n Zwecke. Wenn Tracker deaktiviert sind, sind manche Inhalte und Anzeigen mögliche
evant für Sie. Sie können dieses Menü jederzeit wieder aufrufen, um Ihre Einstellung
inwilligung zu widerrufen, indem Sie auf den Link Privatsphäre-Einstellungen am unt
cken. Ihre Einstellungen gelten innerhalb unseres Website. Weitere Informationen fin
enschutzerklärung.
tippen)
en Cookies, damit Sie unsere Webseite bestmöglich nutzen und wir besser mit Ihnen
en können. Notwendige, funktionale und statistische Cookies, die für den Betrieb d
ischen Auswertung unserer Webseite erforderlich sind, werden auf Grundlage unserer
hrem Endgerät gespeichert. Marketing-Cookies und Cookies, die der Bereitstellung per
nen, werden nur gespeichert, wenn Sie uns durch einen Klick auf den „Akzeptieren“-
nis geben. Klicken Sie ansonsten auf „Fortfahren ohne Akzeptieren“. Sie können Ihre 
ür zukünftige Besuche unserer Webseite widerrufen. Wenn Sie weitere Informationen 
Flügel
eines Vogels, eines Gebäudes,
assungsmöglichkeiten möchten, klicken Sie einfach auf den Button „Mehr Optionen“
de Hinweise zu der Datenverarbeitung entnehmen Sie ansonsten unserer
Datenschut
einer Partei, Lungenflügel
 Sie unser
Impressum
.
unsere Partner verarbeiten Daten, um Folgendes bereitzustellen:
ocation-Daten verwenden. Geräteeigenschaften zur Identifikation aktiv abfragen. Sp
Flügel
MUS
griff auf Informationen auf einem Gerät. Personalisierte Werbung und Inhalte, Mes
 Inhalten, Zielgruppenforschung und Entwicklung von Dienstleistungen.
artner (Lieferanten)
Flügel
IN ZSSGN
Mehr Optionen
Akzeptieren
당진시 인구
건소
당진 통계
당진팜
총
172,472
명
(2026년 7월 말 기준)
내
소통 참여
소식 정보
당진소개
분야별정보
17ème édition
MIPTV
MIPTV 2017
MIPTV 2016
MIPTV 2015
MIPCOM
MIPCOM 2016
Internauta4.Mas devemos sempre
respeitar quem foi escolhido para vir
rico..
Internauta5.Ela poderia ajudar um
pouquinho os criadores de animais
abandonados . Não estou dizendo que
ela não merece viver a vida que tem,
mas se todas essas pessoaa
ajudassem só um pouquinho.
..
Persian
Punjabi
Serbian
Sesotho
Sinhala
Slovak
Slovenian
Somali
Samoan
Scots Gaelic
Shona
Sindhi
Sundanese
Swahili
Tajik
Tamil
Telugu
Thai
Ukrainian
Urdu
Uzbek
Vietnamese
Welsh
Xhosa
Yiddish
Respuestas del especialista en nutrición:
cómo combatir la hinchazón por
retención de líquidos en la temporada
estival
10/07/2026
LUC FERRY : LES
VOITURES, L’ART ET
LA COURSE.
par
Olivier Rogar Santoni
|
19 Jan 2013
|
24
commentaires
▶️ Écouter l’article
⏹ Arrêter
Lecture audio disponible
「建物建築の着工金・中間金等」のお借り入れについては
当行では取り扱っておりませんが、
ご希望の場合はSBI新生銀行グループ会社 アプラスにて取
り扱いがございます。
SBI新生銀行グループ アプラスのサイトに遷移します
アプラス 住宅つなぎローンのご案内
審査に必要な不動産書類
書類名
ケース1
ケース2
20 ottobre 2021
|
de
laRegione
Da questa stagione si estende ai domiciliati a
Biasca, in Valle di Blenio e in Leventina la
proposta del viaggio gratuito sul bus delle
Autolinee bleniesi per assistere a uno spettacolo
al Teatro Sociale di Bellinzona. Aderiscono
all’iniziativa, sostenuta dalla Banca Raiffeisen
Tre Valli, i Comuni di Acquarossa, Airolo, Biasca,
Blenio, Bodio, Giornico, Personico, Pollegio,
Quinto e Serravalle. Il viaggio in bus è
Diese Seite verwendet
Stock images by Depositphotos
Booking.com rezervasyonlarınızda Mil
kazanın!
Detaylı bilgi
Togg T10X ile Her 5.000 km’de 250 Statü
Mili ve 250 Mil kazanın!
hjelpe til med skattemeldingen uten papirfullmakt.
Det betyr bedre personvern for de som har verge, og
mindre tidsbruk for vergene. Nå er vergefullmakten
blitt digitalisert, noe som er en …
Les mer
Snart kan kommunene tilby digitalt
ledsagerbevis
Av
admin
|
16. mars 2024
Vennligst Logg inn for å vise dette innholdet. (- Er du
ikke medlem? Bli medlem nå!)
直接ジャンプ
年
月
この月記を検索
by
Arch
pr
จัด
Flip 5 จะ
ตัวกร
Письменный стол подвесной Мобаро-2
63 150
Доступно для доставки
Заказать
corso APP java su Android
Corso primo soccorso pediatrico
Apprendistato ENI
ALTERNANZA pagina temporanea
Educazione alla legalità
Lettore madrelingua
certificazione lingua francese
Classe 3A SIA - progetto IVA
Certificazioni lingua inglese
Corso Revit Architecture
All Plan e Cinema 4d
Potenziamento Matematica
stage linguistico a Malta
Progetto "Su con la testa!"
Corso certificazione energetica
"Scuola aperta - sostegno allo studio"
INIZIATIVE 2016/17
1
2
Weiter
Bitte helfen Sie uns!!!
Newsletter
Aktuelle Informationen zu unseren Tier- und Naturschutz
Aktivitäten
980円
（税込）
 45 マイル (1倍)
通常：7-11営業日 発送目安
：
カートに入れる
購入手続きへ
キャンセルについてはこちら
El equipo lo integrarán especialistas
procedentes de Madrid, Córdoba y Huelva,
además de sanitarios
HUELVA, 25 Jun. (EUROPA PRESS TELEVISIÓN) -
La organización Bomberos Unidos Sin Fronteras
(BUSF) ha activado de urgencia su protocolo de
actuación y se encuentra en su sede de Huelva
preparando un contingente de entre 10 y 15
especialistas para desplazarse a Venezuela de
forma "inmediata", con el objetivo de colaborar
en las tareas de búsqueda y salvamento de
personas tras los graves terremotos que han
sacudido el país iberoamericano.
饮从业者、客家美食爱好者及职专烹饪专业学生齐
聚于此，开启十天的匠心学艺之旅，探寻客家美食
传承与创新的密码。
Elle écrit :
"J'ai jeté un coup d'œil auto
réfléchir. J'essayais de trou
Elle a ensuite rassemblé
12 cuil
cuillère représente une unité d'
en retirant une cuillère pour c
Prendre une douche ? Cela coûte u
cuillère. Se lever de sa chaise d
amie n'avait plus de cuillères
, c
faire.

Prompt:
Figure out the number of lines above in which the string "Informationen" appears. Only the number should be given.

Reply to the exercise:
4